Uber halted testing of its self-driving vehicles after a 49-year-old woman was hit and killed in Tempe, Ariz., on Sunday, and Toyota TM, +1.10% has also stopped testing its driverless cars. “Our hearts go out to the victim’s family. We’re fully cooperating with @TempePolice and local authorities as they investigate this incident,” Uber wrote on Twitter.
Some observers say the tragedy will have negative repercussions across the new industry, and it will no doubt inform regulations that Congress is now debating. But some research suggests that slowing down the implementation of self-driving cars will do more harm than good. Cars that drive themselves some or most of the time only have to be slightly better drivers than humans to slash the rate of fatal car crashes, according to a November 2017 study by the RAND Corporation, a nonprofit nonpartisan think tank based in Santa Monica, Calif.
”One of the biggest questions on people’s minds is when should these vehicles be allowed on the road? There’s a lot of hand-wringing around this question and a lot of conjecture,” co-author Nidhi Kalra told MarketWatch in November. “We what we found surprised us.”
Self-driving cars will never crash because their drivers are drunk, distracted, sleepy, or speeding, but they have their own set of problems, such as attacks by hackers or hardware or software snafus, researchers noted.
And yet using computer modeling, RAND researchers compared three scenarios: one where driverless cars were just 10% safer than human drivers, one where they were 75% better and one where they were “nearly perfect,” or 90% better.
In both short (15 years) and long-term (30 years) scenarios, more lives were saved by quickly adopting the driverless cars that were just 10% better, researchers found. The difference was “significant,” ranging from tens of thousands to hundreds of thousands of saved lives, researchers found.
In one model, autonomous vehicles that were 10% safer were introduced to the marketplace in 2035 and saved 600,000 lives over the following 35 years.

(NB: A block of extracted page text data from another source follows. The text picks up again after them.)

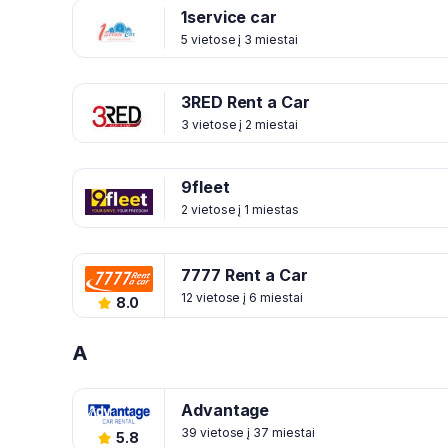
1service car
5 vietose į 3 miestai
3RED Rent a Car
3 vietose į 2 miestai
9fleet
2 vietose į 1 miestas
7777 Rent a Car
12 vietose į 6 miestai
8.0
A
Advantage
39 vietose į 37 miestai
5.8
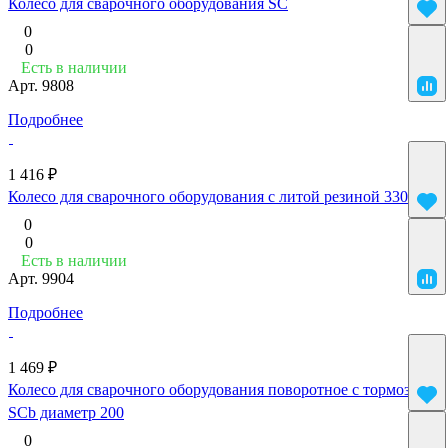
Колесо для сварочного оборудования SC
0
0
Есть в наличии
Арт.
9808
Подробнее
1 416 ₽
Колесо для сварочного оборудования с литой резиной 330 мм
0
0
Есть в наличии
Арт.
9904
Подробнее
1 469 ₽
Колесо для сварочного оборудования поворотное с тормозом
SCb диаметр 200
0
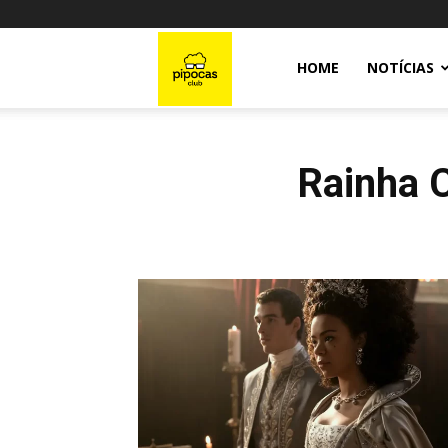
Pipocas
HOME
NOTÍCIAS
Club
Rainha C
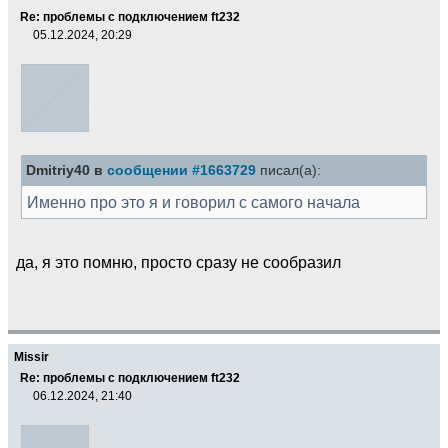
Re: проблемы с подключением ft232
05.12.2024, 20:29
Dmitriy40 в
сообщении #1663729
писал(а):
Именно про это я и говорил с самого начала
да, я это помню, просто сразу не сообразил
Missir
Re: проблемы с подключением ft232
06.12.2024, 21:40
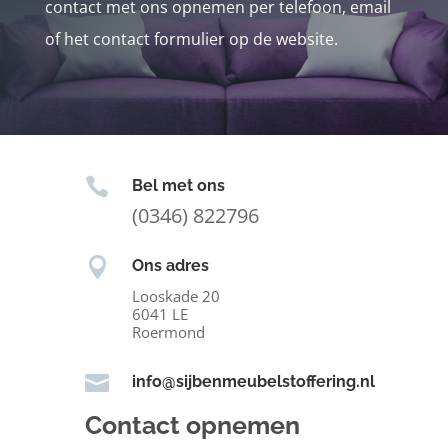
contact met ons opnemen per telefoon, email
of het contact formulier op de website.

Bel met ons
(0346) 822796

Ons adres
Looskade 20
6041 LE
Roermond

info@sijbenmeubelstoffering.nl
Contact opnemen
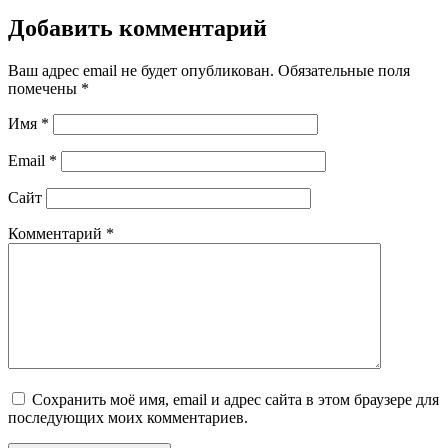
Добавить комментарий
Ваш адрес email не будет опубликован.
Обязательные поля
помечены
*
Имя
*
Email
*
Сайт
Комментарий
*
Сохранить моё имя, email и адрес сайта в этом браузере для
последующих моих комментариев.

By 2070, there would be 1.5 million car crash fatalities if the driverless cars were on the road, compared with 2.1 million fatalities that would occur if they hadn’t been introduced, researchers found.
“We couldn’t find a single scenario in which it makes sense to wait until the vehicles are perfect,” Kalra said in November. “Waiting doesn’t save lives, relative to being a little more aggressive.”
One reason: once the cars are in use, their technology will quickly improve in response to exposure to real world scenarios that the cars’ developers wouldn’t foresee during simulations, Kalra said in November. One downside: There will undoubtedly be fatal crashes involving self-driving cars either way, which could create backlash against the technology. Kalra wasn’t available for comment immediately after the Tempe crash.
There are generally two schools of thought on when to allow driverless cars onto roads, Kalra said: Some feel the automated cars should hit the streets as soon as they are slightly better than human drivers, while others say the technology should be as close to perfect as possible.
There’s support for the former scenario: RAND’s study comes as auto fatalities have been on the rise. In 2016, 37,461 people were killed in car crashes, up from 35,092 in 2015, according to the National Highway Transportation Safety Administration.
Even so, drivers are only lukewarm about a driverless future. A 2016 survey by Kelley Blue Book found that most drivers (51%) would prefer to keep full control of their vehicle.